Mud, Mud Go Away


Sometimes talking about farming means talking about the weather. Because at the end of the day, a successful crop is dependent on plenty of sunshine, productive rains and consistent cycles of warm and cool temps.

When a local reporter texted earlier this week to see if we want to talk about how happy we were about yet ANOTHER round of rain headed our way I said we would love to have her out to the farm then informed her were not to happy at all about more moisture. I gave her directions to the farm and told her to bring her boots. I rarely turn down an opportunity to talk about farming and why we do what we do.

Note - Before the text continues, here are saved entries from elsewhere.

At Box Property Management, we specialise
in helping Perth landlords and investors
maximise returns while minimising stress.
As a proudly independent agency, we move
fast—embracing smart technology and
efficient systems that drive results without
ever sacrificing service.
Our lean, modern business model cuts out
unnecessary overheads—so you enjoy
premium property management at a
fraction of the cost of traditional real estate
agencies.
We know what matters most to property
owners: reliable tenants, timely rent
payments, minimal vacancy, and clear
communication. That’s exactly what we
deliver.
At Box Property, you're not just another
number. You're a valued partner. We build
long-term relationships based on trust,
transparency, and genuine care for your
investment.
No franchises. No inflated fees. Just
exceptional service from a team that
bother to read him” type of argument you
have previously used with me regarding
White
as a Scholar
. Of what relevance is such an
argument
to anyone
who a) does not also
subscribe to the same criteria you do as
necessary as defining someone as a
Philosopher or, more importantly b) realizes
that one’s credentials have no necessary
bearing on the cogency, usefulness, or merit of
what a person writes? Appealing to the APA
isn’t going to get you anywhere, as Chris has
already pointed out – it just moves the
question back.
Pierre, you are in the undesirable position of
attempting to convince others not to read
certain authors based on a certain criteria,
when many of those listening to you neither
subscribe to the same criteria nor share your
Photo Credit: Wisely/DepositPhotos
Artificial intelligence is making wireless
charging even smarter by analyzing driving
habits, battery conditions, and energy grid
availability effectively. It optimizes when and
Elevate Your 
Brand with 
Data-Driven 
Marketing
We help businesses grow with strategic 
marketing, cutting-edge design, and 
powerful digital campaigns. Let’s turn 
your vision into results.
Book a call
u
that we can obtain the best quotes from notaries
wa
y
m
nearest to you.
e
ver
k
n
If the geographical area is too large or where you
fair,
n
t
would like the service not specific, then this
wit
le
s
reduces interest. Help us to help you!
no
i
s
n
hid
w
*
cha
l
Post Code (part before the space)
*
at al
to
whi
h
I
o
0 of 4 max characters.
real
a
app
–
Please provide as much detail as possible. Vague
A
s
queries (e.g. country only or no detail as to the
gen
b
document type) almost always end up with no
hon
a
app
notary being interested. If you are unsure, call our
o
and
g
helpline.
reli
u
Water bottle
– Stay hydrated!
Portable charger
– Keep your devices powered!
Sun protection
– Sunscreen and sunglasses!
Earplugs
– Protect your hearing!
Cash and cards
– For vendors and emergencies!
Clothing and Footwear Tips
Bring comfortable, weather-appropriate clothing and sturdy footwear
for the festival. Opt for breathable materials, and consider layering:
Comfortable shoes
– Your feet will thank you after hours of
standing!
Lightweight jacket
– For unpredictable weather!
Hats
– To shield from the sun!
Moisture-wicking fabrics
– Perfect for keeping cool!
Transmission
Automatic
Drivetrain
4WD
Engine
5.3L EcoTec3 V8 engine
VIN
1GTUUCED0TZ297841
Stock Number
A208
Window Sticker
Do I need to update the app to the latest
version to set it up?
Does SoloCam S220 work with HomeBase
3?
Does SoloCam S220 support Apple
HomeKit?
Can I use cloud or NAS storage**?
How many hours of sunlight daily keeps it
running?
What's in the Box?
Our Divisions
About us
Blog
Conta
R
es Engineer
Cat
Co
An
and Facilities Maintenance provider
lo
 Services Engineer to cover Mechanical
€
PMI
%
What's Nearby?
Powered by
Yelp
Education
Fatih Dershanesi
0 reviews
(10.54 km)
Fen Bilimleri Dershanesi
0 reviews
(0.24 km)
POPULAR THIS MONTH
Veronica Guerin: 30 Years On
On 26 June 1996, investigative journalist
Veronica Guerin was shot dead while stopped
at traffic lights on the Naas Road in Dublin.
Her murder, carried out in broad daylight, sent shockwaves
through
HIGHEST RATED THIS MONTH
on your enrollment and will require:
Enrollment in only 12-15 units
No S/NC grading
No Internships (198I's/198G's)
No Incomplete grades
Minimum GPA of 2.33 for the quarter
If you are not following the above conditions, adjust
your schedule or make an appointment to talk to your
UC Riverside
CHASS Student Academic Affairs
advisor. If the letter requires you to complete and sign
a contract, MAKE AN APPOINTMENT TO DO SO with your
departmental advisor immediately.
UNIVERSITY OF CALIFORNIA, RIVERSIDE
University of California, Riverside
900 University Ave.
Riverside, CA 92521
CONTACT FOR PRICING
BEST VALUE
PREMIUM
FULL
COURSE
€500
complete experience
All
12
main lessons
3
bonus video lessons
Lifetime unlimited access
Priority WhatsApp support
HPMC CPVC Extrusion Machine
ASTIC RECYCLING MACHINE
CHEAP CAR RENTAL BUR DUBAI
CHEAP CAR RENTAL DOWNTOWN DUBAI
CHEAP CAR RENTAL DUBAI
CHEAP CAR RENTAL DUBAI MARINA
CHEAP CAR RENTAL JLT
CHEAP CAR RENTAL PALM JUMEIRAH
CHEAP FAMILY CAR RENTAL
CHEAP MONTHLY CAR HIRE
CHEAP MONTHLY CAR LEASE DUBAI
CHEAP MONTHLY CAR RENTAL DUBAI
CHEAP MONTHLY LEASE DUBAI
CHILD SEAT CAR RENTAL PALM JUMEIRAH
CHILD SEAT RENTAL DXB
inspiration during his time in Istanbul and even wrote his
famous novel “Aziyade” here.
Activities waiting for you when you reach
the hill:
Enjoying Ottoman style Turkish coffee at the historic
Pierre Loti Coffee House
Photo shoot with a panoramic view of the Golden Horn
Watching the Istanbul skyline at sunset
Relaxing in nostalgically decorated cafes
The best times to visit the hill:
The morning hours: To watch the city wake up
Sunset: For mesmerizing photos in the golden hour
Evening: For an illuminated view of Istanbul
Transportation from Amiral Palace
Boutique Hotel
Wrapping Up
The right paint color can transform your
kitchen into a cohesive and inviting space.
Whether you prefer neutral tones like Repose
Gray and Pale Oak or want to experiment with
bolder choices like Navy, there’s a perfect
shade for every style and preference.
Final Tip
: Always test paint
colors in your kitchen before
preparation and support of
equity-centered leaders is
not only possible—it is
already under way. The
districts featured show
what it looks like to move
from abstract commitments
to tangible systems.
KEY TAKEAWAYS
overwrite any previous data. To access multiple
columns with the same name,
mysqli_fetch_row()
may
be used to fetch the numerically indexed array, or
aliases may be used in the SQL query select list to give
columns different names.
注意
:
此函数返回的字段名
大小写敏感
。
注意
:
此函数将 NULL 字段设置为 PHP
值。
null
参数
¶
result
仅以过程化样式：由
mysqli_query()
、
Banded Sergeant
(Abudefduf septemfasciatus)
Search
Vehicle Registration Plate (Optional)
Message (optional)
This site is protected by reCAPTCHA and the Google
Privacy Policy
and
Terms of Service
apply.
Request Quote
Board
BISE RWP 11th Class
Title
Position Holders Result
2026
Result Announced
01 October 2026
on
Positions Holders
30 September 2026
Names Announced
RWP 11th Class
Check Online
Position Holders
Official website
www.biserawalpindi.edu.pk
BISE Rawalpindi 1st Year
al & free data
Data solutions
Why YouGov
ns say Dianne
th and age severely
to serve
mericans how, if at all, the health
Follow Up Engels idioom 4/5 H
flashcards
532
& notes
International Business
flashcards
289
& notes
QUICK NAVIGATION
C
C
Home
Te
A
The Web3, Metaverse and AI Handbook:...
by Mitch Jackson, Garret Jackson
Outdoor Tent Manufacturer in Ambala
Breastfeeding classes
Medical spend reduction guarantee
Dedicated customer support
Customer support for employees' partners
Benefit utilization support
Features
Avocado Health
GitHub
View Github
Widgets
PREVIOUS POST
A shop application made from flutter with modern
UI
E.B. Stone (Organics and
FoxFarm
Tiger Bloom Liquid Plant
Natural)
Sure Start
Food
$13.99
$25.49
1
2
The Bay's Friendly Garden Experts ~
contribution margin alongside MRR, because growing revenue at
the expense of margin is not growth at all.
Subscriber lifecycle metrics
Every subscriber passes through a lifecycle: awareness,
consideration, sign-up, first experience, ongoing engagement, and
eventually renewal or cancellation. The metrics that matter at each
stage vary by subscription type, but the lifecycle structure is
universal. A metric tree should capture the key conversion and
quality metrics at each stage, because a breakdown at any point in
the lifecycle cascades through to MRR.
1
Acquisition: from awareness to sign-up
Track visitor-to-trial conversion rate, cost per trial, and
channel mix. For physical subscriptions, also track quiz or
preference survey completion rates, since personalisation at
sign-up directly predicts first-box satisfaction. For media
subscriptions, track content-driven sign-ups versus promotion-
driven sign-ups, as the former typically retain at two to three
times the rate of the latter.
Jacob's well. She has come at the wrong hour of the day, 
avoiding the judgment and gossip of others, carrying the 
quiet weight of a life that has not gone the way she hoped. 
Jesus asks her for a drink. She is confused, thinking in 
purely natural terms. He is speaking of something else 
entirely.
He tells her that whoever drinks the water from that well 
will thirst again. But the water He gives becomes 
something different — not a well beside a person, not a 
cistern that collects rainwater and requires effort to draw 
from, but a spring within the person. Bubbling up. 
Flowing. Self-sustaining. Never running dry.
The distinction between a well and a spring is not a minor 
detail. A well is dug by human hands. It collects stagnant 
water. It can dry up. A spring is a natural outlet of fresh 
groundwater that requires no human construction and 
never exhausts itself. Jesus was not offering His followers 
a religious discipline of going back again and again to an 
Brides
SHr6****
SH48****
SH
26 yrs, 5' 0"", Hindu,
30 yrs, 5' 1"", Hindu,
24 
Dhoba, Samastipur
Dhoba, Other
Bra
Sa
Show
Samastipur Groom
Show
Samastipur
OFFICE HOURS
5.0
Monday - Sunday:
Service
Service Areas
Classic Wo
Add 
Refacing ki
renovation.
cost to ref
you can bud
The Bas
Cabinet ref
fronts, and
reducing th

The reporter and her camera took a spin in the Gator with the Farm Hubs and he did an excellent job of talking about how difficult mud makes his job as a rancher and how far behind all Kansas farmers are on field work.

See his complete interview here:

Our fields and pastures do need the rain and moisture but the mud really only causes problems. It makes for cold, hard surfaces for our cattle and breeds disease and viruses in our new calves. Like people or pets, walking around in cold, wet mud can cause problems for our cattle’s feet and makes it so much more difficult to get from one part of the pasture to the other. (Cattle are creatures of habit so the daily trail to the feed bunk is nearly impossible to traverse.)

The other pitfall of mud? Tractors don’t roll in mud. We should be about 2 weeks away from planting corn. But fields haven’t been worked and it’s impossible to see the mud dry by April 1.

Sadly I don’t think we’re done with rain and therefore mud but we sure are doing everything we can to remind Mother Nature that we’ve had enough!